Batteries supplied with existing ATEX certificates require the certificate number, but do not require details of the internals of the battery.
For radio, optical radiating including laser, and ultrasonic equipment, identification and details on threshold power and thermal initiation time and frequency.
Cable/conduit entry points are to be identified and their locations specified.

Special requirements for Exd enclosures

Length of flamepath and maximum flamepath gap for each constructional gap/joint with maximum constructional tolerance. Constructional length of flame path ‘L’ & ‘l’.
Length, size and minimum yield strength (±0.2%) or grade of fasteners. Fastener data and characteristics may be included in a table cross referenced to the applicable drawing(s).
Spacing of boltholes in covers.
Size and tolerance of clearance holes for fasteners. This may be included in a table cross referenced to the applicable drawing(s).

Clearance hole: A hole in a part that is large enough to allow the threads of a screw or bolt to pass through it, but not through the head of the screw or bolt. This hole allows a screw to pass through without the threads entering the material.

More details and information about clearance holes related to screws and bolts can be found in the ISO 273:1979 .

Depth of drilling and tapping. This may be included in a table cross referenced to the applicable drawing(s).
Minimum thickness of material (or metal) around holes. This may be included in a table cross referenced to the applicable drawing(s).
Maximum and minimum diameter of shafts and bores together with maximum “m” and minimum “k” radial clearances of rotating parts.
Location and other specifications of Threaded joints, including entries, including range of sizes and maximum number, pitch, class of fit, length of thread provided in enclosure (chamfers and undercuts taken into account).
Area in which cable entries, switch operators, windows, receptacles etc may be fitted to be shown. (volountarilly, the location of fittings may be specified)
Method of retaining a non-threaded fitting e.g. a fitting having a spigot joint.

Hole dimensions, location and spacing on face of enclosure where a certified component is to be fitted.

Bearing specifications to enable calculation of “m” and “k” for rotating machines.

Metal type and details (including locations) of earthing and bonding facilities.

DIRECTIVE:
Extend the Exd enclosure documentation list, picking up after its final item on earthing and bonding facilities. None of the rows are required for the task.

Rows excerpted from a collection

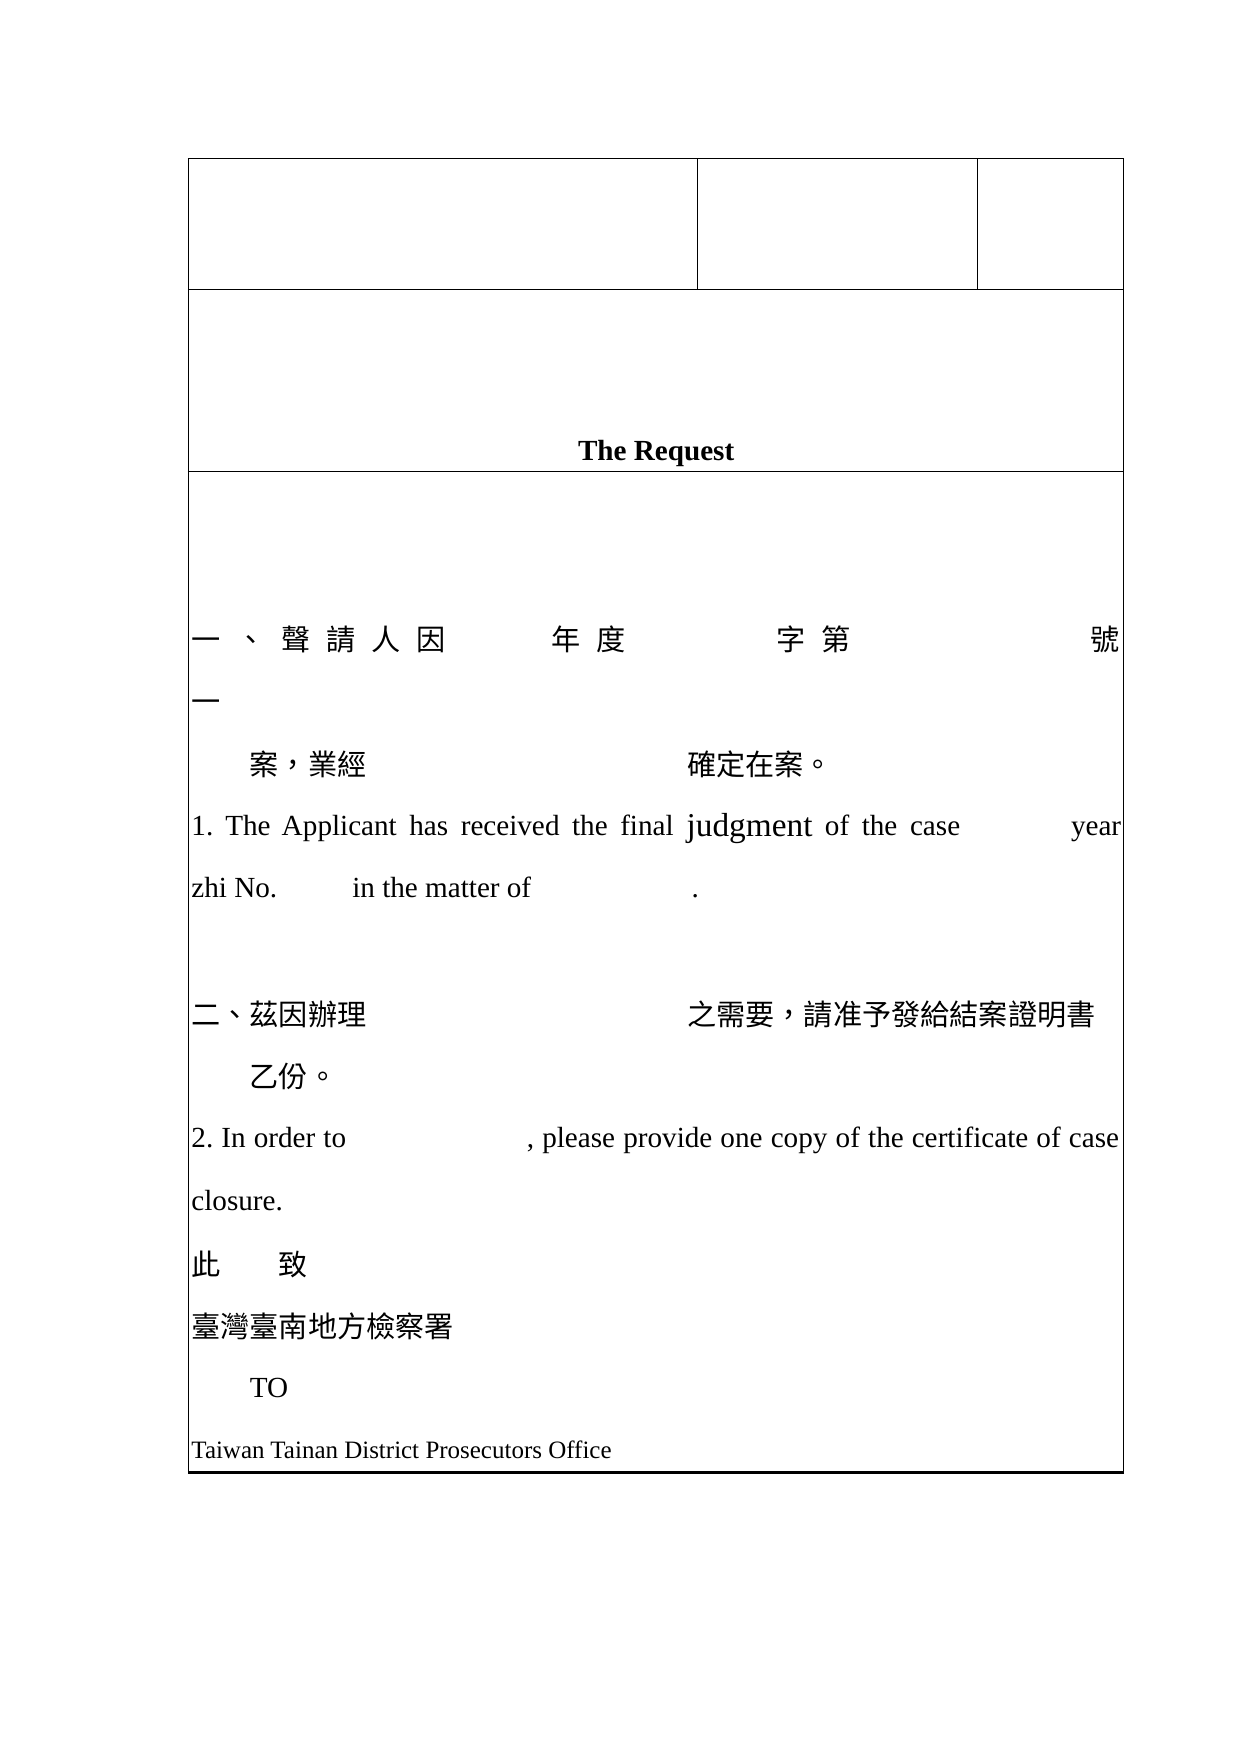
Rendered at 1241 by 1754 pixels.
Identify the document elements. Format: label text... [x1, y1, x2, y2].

table_cell [698, 159, 977, 289]
table_cell [978, 159, 1123, 289]
table_cell 此 致 臺灣臺南地方檢察署 TO Taiwan Tainan District Prosecutors Office [189, 1221, 1123, 1471]
table_cell [189, 159, 697, 289]
table_cell The Request [189, 290, 1123, 471]
table_cell 一、聲請人因 年度 字第 號 一 案，業經 確定在案。 1. The Applicant has received the final judgment of the case year zhi No. in the matter of . 二、茲因辦理 之需要，請准予發給結案證明書 乙份。 2. In order to , please provide one copy of the certificate of case closure. [189, 472, 1123, 1221]
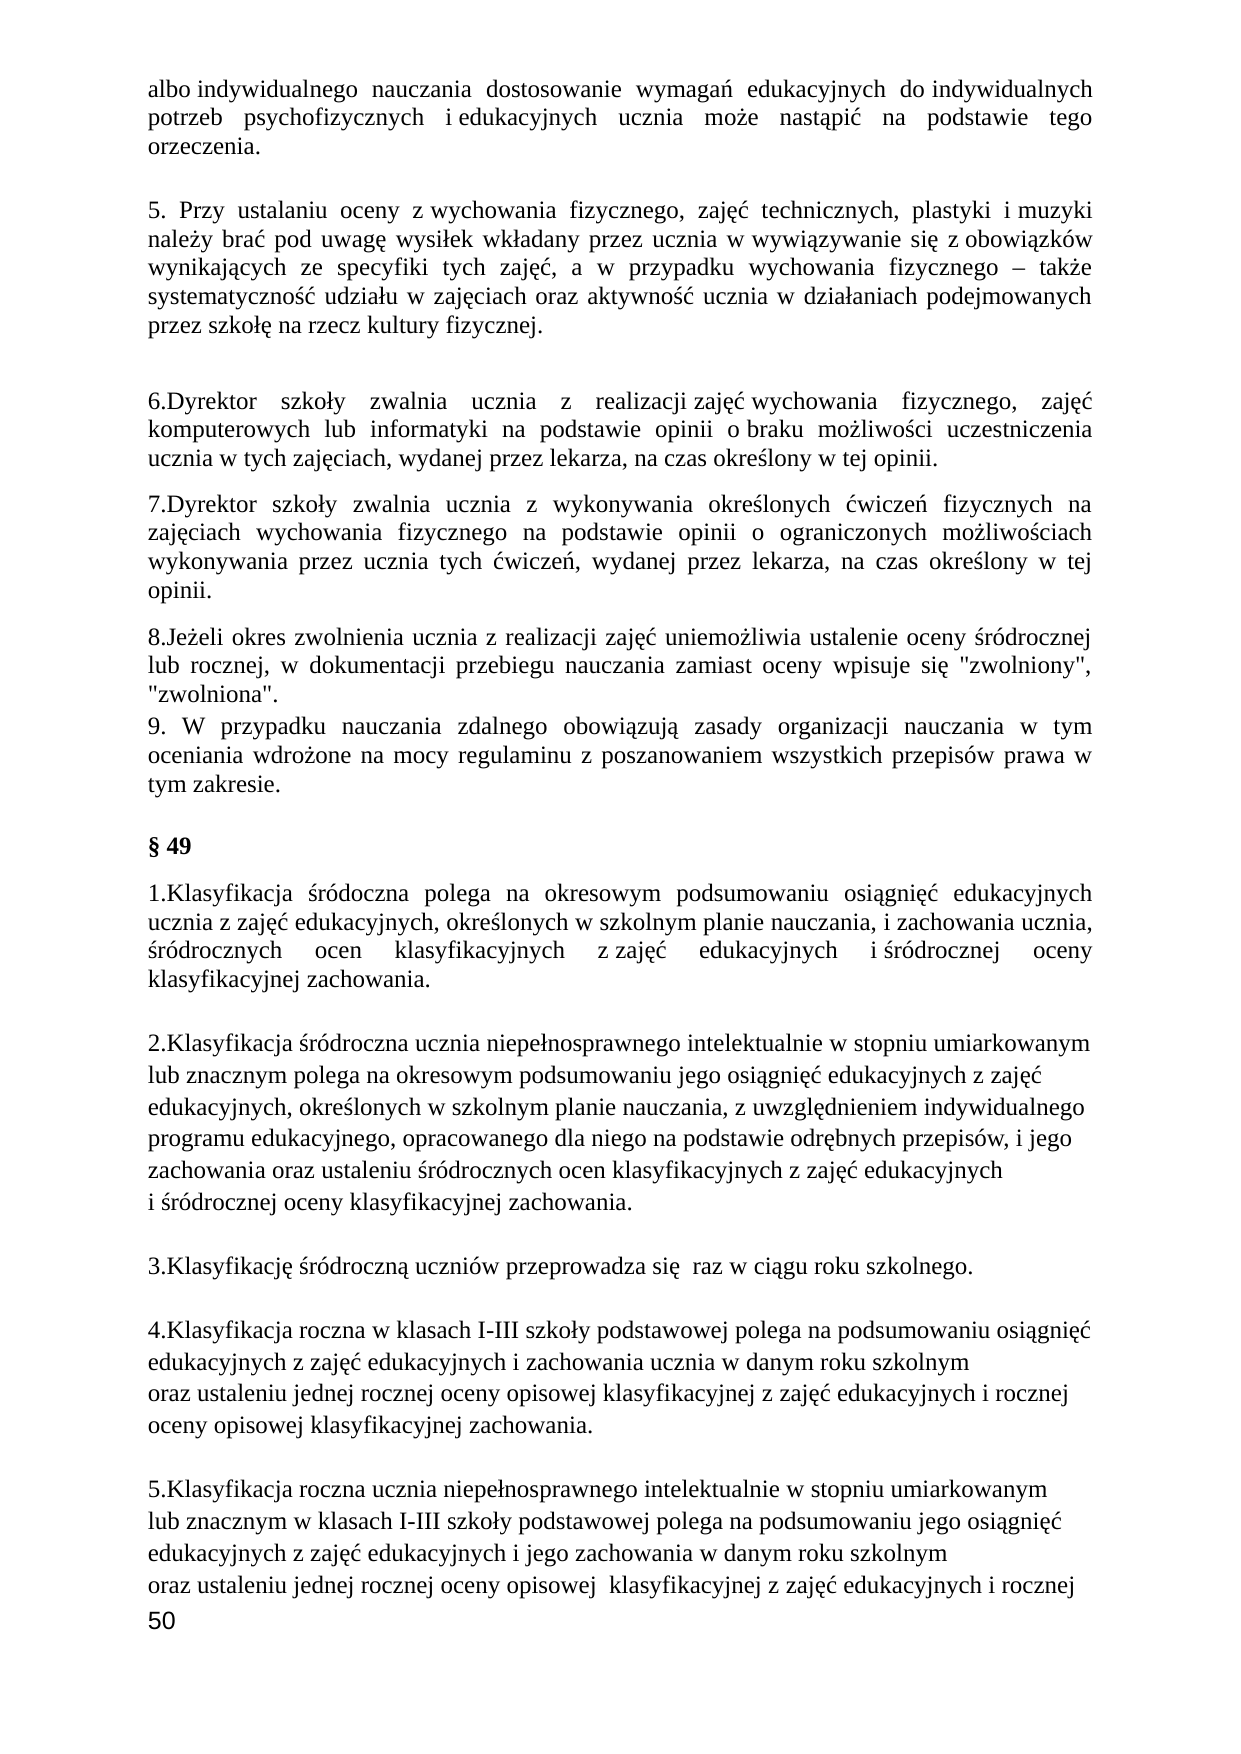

RESULT OF THIS EXERCISE:
Overall dimensions of the enclosure including minimum wall thickness.

Weld type and size.

Minimum thickness of window, material and method of mounting.

Normally, layout and heat dissipation of internal components showing location and approximate dimensions of each component, including clearances between components and the nearest sidewall. The purpose is to control:
- Location of sources of heat, for temperature classification purposes, for temperature withstand of plastic parts, window cement, other potting materials, cable entries, etc., and for confirming the local ambient for items such as IS safety barriers
- Dimensions relevant to pressure piling effects

Pressure piling: If a flammable mixture is compressed before ignition, the resulting explosion pressure will be significantly higher than when the same mixture is ignited at normal atmospheric pressure.

Where the certificate is to cover variations in content: sufficient detail of the range so that the design limits for each variant are absolutely clear and all versions must to be fully specified.

The accredited testing lab can then select the worst case arrangement(s) for test purposes.

Surface roughness of flamepaths.
For cemented joints: specification of cement, manufacturer’s data sheet, and the shortest distance through the cemented joint.

Washer type (if used) and washer thickness.

Specification and data sheet for setting compounds used in stopping boxes etcetra.
Full specification for sintered metal components forming part of an enclosure or combustible sensor: material, max bubble pore size, minimum density, dimensions etcetra. Construction drawings for combustible sensors materials (maximum bubble test pore size)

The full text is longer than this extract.